The call was branded a 'disgrace' by former Sydney Swans player Ryan Fitzgerald, while many more agreed that the umpire overreacted. But the AFL publicly addressed the controversy on Monday, with umpire's boss Dan Richardson ticking off the decision while encouraging players to respect umpires and their "human response" to being questioned.
"If there was no challenge to the decision, regardless of personal opinion on the threshold, then no free kick could or would have been paid," Richardson said. "Just like we have some players or coaches who occasionally get emotional, or become overly expressive when under pressure, we also have umpires with differing levels of temperament. We have a set of guidelines for the umpires to work between, and we coach them, but we also can't coach human response."
Adam Kingsley questions interpretation of dissent rule
Kingsley said the Giants have great respect for umpires, but suggested the dissent rule is suddenly being applied differently now to most of last season. "We know it's a hard game to umpire already, so why are we making it even more difficult," he said.
"The rule where it was midway through last season to the finish of last season is where it needs to be.
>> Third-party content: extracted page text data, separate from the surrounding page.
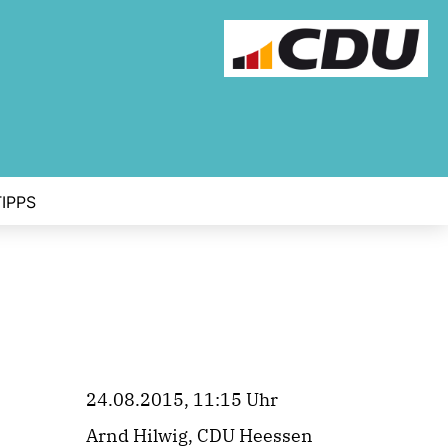
IPPS
24.08.2015, 11:15 Uhr
Arnd Hilwig, CDU Heessen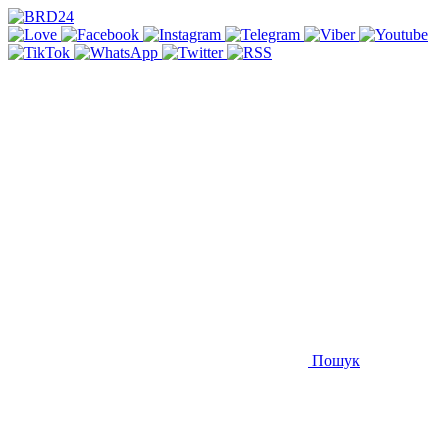
Пошук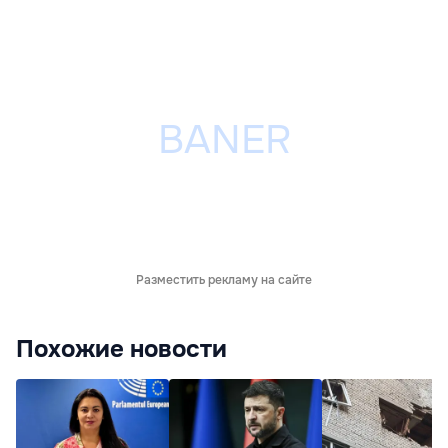
Разместить рекламу на сайте
Похожие новости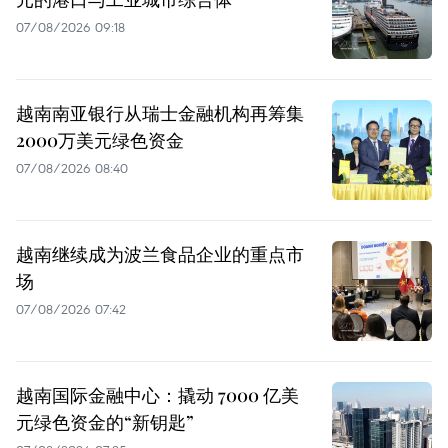
07/08/2026 09:18
越南南亚银行从瑞士金融机构再筹集
2000万美元绿色资金
07/08/2026 08:40
越南继续成为波兰食品企业的重点市
场
07/08/2026 07:42
越南国际金融中心：撬动 7000 亿美
元绿色资金的“新钥匙”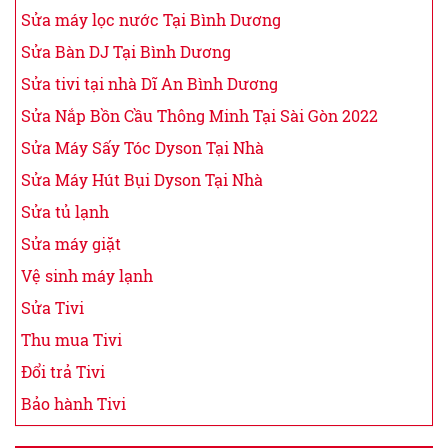
Sửa máy lọc nước Tại Bình Dương
Sửa Bàn DJ Tại Bình Dương
Sửa tivi tại nhà Dĩ An Bình Dương
Sửa Nắp Bồn Cầu Thông Minh Tại Sài Gòn 2022
Sửa Máy Sấy Tóc Dyson Tại Nhà
Sửa Máy Hút Bụi Dyson Tại Nhà
Sửa tủ lạnh
Sửa máy giặt
Vệ sinh máy lạnh
Sửa Tivi
Thu mua Tivi
Đổi trả Tivi
Bảo hành Tivi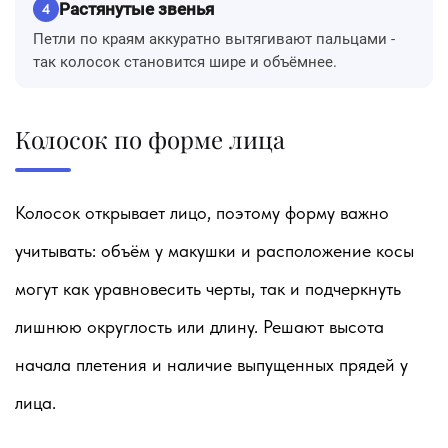
Растянутые звенья
4
Петли по краям аккуратно вытягивают пальцами -
так колосок становится шире и объёмнее.
Колосок по форме лица
Колосок открывает лицо, поэтому форму важно
учитывать: объём у макушки и расположение косы
могут как уравновесить черты, так и подчеркнуть
лишнюю округлость или длину. Решают высота
начала плетения и наличие выпущенных прядей у
лица.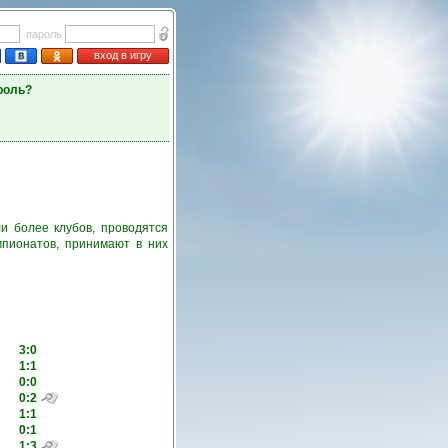
пароль
вход в игру
роль?
и более клубов, проводятся
пионатов, принимают в них
3:0
1:1
0:0
0:2
1:1
0:1
1:3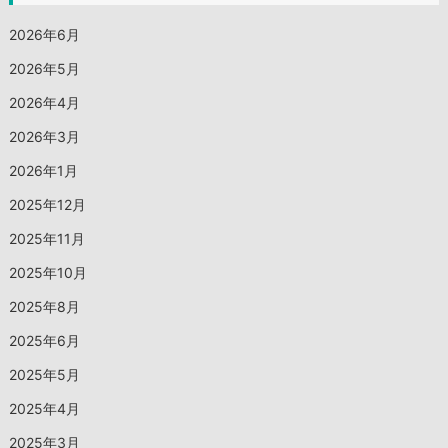
2026年6月
2026年5月
2026年4月
2026年3月
2026年1月
2025年12月
2025年11月
2025年10月
2025年8月
2025年6月
2025年5月
2025年4月
2025年3月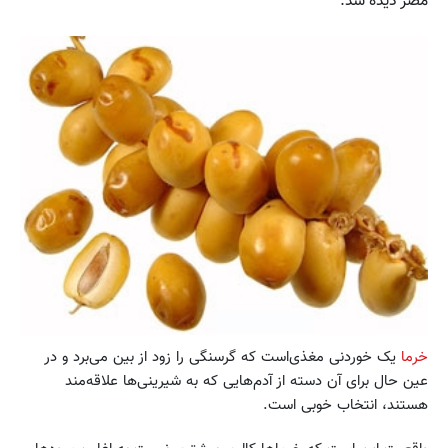
مصر دیده شد.
خرما
یک خوردنی مغذی‌است که گرسنگی را زود از بین می‌برد و در
عین حال برای آن دسته از آدم‌هایی که به شیرینی‌ها علاقه‌مند
هستند، انتخاب خوبی است.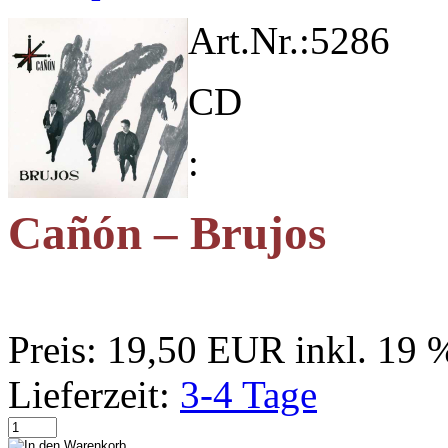
Art.Nr.:
5286
CD
:
Cañón – Brujos
Preis:
19,50 EUR
inkl. 19
Lieferzeit:
3-4 Tage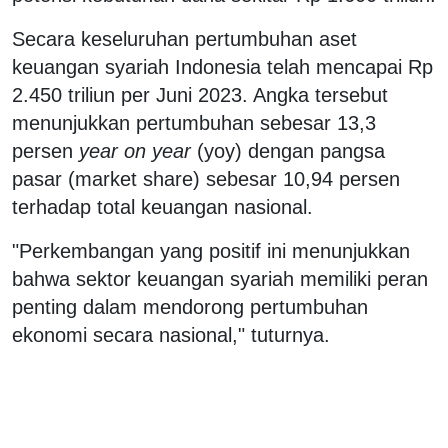
Secara keseluruhan pertumbuhan aset
keuangan syariah Indonesia telah mencapai Rp
2.450 triliun per Juni 2023. Angka tersebut
menunjukkan pertumbuhan sebesar 13,3
persen
year on year
(yoy) dengan pangsa
pasar (market share) sebesar 10,94 persen
terhadap total keuangan nasional.
"Perkembangan yang positif ini menunjukkan
bahwa sektor keuangan syariah memiliki peran
penting dalam mendorong pertumbuhan
ekonomi secara nasional," tuturnya.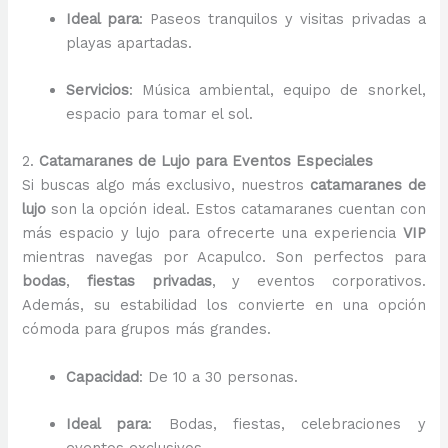
Ideal para
: Paseos tranquilos y visitas privadas a
playas apartadas.
Servicios
: Música ambiental, equipo de snorkel,
espacio para tomar el sol.
2.
Catamaranes de Lujo para Eventos Especiales
Si buscas algo más exclusivo, nuestros
catamaranes de
lujo
son la opción ideal. Estos catamaranes cuentan con
más espacio y lujo para ofrecerte una experiencia
VIP
mientras navegas por Acapulco. Son perfectos para
bodas
,
fiestas privadas
, y eventos corporativos.
Además, su estabilidad los convierte en una opción
cómoda para grupos más grandes.
Capacidad
: De 10 a 30 personas.
Ideal para
: Bodas, fiestas, celebraciones y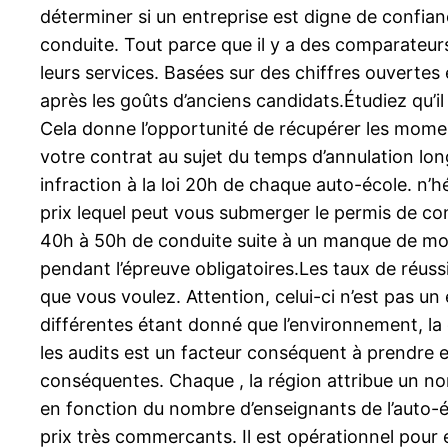
déterminer si un entreprise est digne de confi
conduite. Tout parce que il y a des comparateurs 
leurs services. Basées sur des chiffres ouvertes 
après les goûts d’anciens candidats.Étudiez qu’il 
Cela donne l’opportunité de récupérer les mome
votre contrat au sujet du temps d’annulation lo
infraction à la loi 20h de chaque auto-école. n’h
prix lequel peut vous submerger le permis de con
40h à 50h de conduite suite à un manque de mot
pendant l’épreuve obligatoires.Les taux de réuss
que vous voulez. Attention, celui-ci n’est pas un
différentes étant donné que l’environnement, la d
les audits est un facteur conséquent à prendre en
conséquentes. Chaque , la région attribue un nomb
en fonction du nombre d’enseignants de l’auto-éc
prix très commercants. Il est opérationnel pour 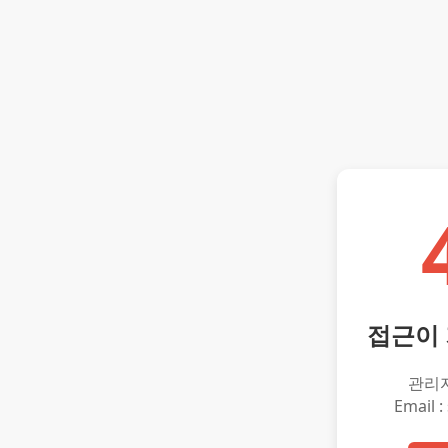
접근이
관리
Email :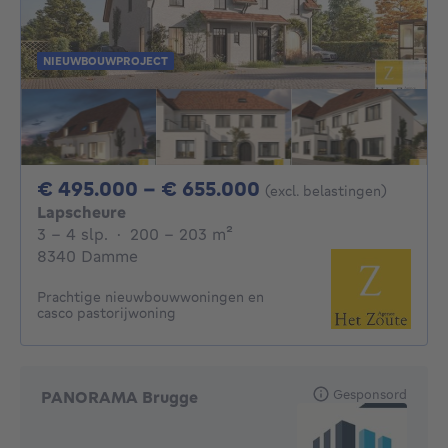
NIEUWBOUWPROJECT
Van 495000€ Tot 
€ 495.000 - € 655.000
(excl. belastingen)
Lapscheure
3 - 4 Slaapkamers
vierkante meters
3 - 4 slp.
·
200 - 203
m²
8340 Damme
Prachtige nieuwbouwwoningen en
casco pastorijwoning
Gesponsord
PANORAMA Brugge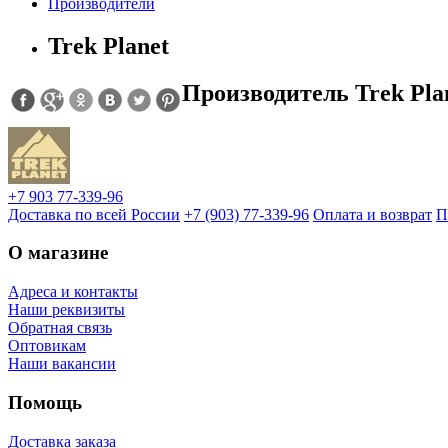
Производители
Trek Planet
Производитель Trek Pla
+7 903 77-339-96
Доставка по всей России
+7 (903) 77-339-96
Оплата и возврат
П
О магазине
Адреса и контакты
Наши реквизиты
Обратная связь
Оптовикам
Наши вакансии
Помощь
Доставка заказа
I felt like it was really well umpired in that time frame."
Carlton defender Sam Docherty had earlier stressed that he believe it's important to protect the umpires. "An overarching principle of why they brought in the dissent rule was to protect the umpires and I think that itself is what it should be," he said.
"The hard part with it, it's open to interpretation between umpires and some things will get paid, some won't. There's grey all over it ... you've just got to accept that's part of AFL footy and it's an incredibly hard game to umpire and our umpires do a great job."